If you plan to use ovirt-nodes, than you'll have to follow the above
link. If you're planning to work with standard hosts, I'm almost
sure you won't need it.

Let me know what you need and we'll work it out.
(please note that I'll be in a holiday in the coming
days, so my responses may by delayed).

On 24/04/12 20:29, Sharad Mishra wrote:
> 
> Quoting Doron Fediuck <dfediuck at redhat.com>:
> 
>> Please explain "from source"-
>> - Did you run maven using dep and started JBoss?
> 
> yes, I followed the steps at http://www.ovirt.org/wiki/Building_Ovirt_Engine section "Building oVirt-engine from source".
> 
> -Sharad
> 
>> or
>> - Did you create RPM's and used yum install?
>>
>> On 23/04/12 22:28, Sharad Mishra wrote:
>>>
>>> Quoting Doron Fediuck <dfediuck at redhat.com>:
>>>
>>>> Thanks.
>>>> Unfortunately the keystore is the most important file in the PKI
>>>> area. Please try to recall your actions, and try to look for the
>>>> keystore in case you moved / change folders or anything alike.
>>>>
>>>> Currently, the only valid solution for a lost keystore is re-installation.
>>>
>>> I reinstalled ovirt-engine from source on a fresh rhel6.2 machine. I still do not see .keystore in /etc/pki/ovirt-engine. Now I get FileNotFoundException but engine is running.
>>>
>>> 2012-04-23 11:21:14,900 ERROR [org.ovirt.engine.core.engineencryptutils.EncryptionUtils] (MSC service thread 1-15) Failed to decryptjava.io.FileNotFoundException: .keystore (No such file or directory)

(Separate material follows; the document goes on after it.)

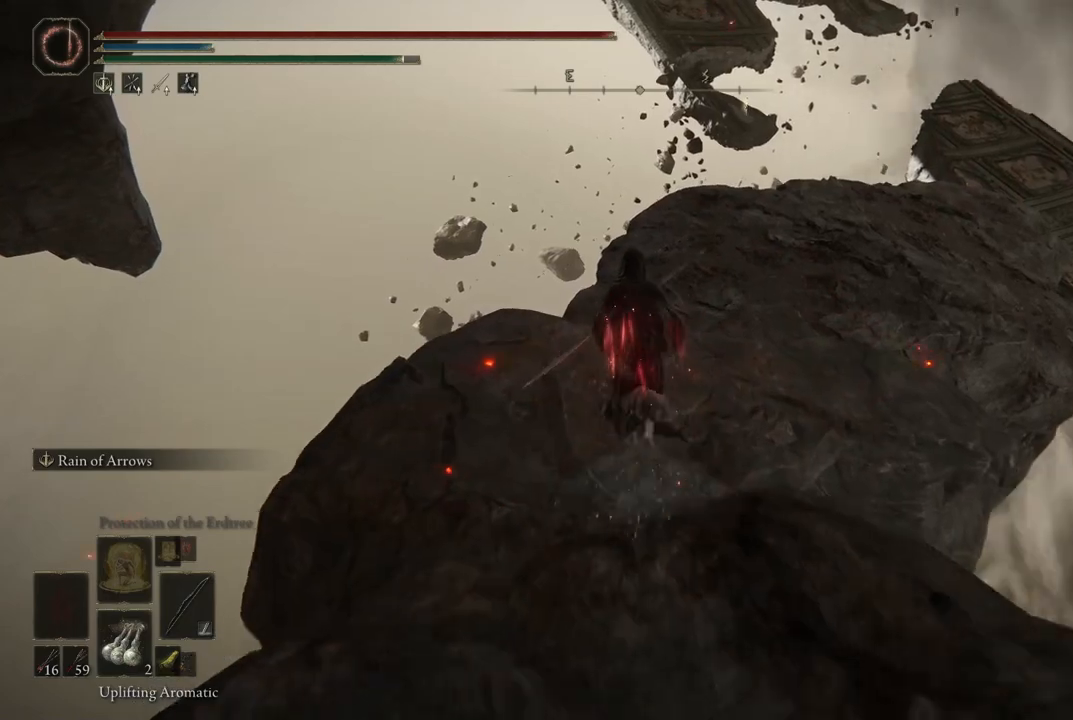
{"buttons": ["B"], "left_stick": "up", "right_stick": "center", "events": []}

>>> 2012-04-23 11:21:14,900 ERROR [org.ovirt.engine.core.dal.dbbroker.generic.DBConfigUtils] (MSC service thread 1-15) Failed to decrypt value for property AdminPassword will be used encrypted value
>>> 2012-04-23 11:21:14,902 INFO  [org.ovirt.engine.core.bll.Backend] (MSC service thread 1-15) VDSBrokerFrontend: 4/23/12 11:21 AM
>>>
>>> -Sharad Mishra
>>>
>>>>
>>>> On 19/04/12 22:40, snmishra at linux.vnet.ibm.com wrote:
>>>>>
>>>>> Quoting Doron Fediuck <dfediuck at redhat.com>:
>>>>>
>>>>>> Please check again using ls -la on that folder.
>>>>>
>>>>> Yes, I did run "ls -la" :-)
>>>>>
>>>>> -Sharad Mishra
>>>>>
>>>>>>
>>>>>> Sent from my Android phone. Please ignore typos.
>>>>>>
>>>>>> -----Original Message-----
>>>>>> From: snmishra at linux.vnet.ibm.com
>>>>>> Received: Thursday, 19 Apr 2012, 20:38
>>>>>> To: Ofer Schreiber [oschreib at redhat.com]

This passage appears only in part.